GIVEN TEXT
------------------------------------------------------------
During the negotiations preceding the formation of the joint venture entity, Roots was represented by McReynolds, and the Bauermeisters were represented by their family attorney, Seymour Katz. Katz advised the Bauermeisters that once formed, the joint venture should be represented by McReynolds due to his considerable expertise in this area. Accordingly, the joint venture hired the law firm of Croker, Huck & McReynolds to represent it on an hourly fee basis.

From 1985 to 1987, the joint venture worked to obtain approval for the operation of a private landfill on the Bauermeister-Deaver property. This effort was unsuccessful in siting a landfill; however, the joint venture did obtain composting and recycling permits. During this period, Robert Bauermeister was primarily involved in pursuing the joint venture's interest on behalf of the Bauermeister family. Further, the joint venture agreement contemplated the formation of a corporation, Resource Recycling, to facilitate the operation of any landfill sited.
------------------------------------------------------------
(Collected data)
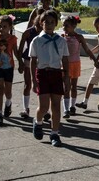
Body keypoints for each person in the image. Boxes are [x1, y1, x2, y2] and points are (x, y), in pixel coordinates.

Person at [30, 10, 70, 147]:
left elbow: (65, 60)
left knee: (56, 106)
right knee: (44, 106)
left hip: (56, 74)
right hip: (42, 73)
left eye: (52, 22)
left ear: (56, 24)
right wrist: (33, 80)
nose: (49, 24)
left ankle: (54, 133)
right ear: (41, 23)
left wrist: (67, 79)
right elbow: (33, 61)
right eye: (46, 22)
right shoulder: (37, 40)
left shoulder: (61, 41)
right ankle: (38, 122)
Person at [61, 16, 99, 118]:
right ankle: (65, 109)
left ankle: (72, 106)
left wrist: (95, 60)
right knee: (66, 87)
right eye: (63, 25)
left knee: (73, 86)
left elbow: (87, 50)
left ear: (74, 26)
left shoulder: (79, 37)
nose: (64, 27)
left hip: (75, 64)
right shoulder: (62, 37)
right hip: (64, 65)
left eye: (66, 25)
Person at [17, 8, 44, 118]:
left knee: (43, 86)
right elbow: (20, 48)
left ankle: (44, 110)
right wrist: (20, 62)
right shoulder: (28, 32)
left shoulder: (46, 33)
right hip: (28, 60)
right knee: (28, 84)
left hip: (43, 62)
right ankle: (25, 108)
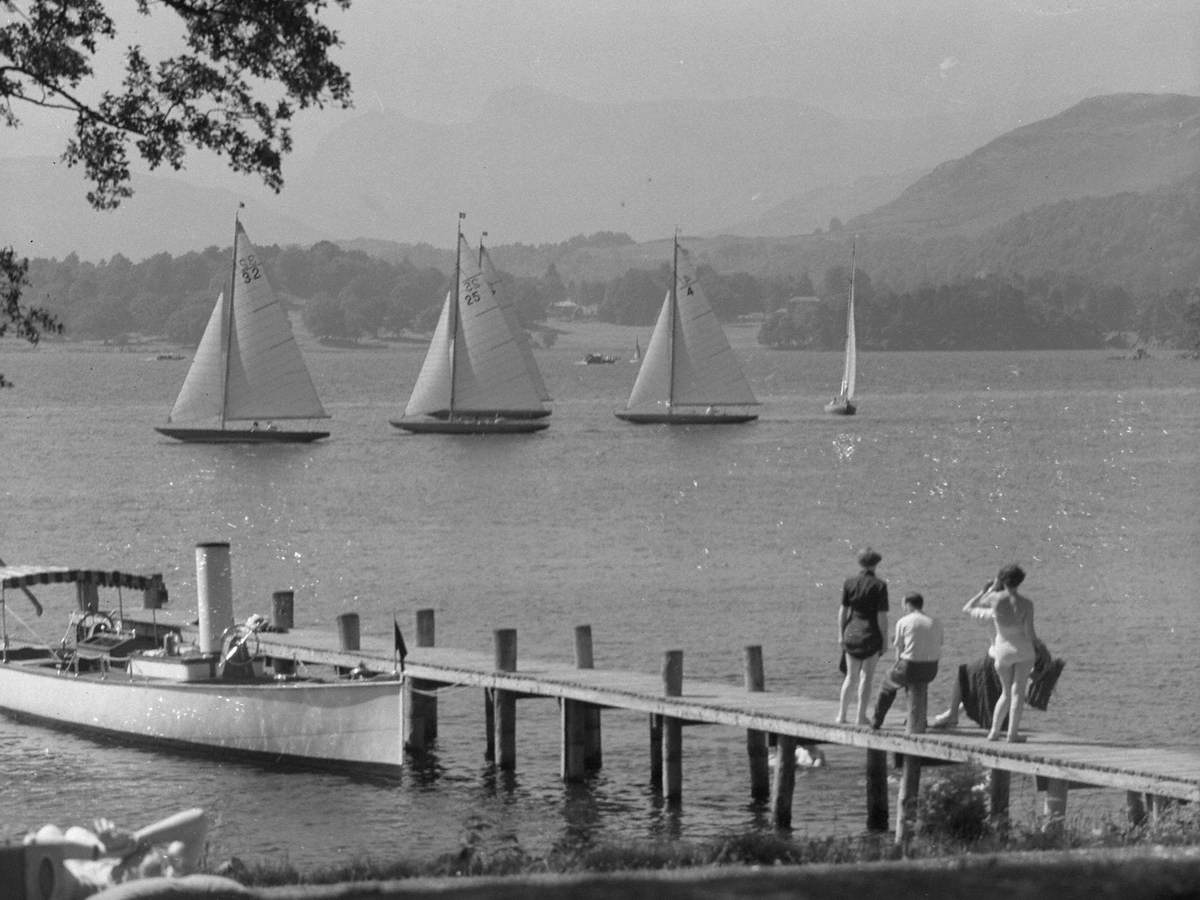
------------------------------------------------------------
Continue the passage on the Bauermeister landfill joint venture, picking up after its final sentence.

RESULT
In early 1988, Douglas County's need for landfill space had become more acute. In January, Roots again approached McReynolds and his partner, Robert Huck, but this time with the idea of siting a public landfill on the Bauermeister property operated by Resource Recycling. McReynolds and Huck were hesitant to assist Roots in his renewed attempt to site a landfill on the Bauermeister property, as the joint venture still owed Croker Huck $42,000 in legal fees from the previous effort. Furthermore, substantial legal assistance would be needed to site a public landfill on the Bauermeister property, and Roots and the Bauermeisters were unwilling and unable to pay for continuing legal services on an hourly fee basis.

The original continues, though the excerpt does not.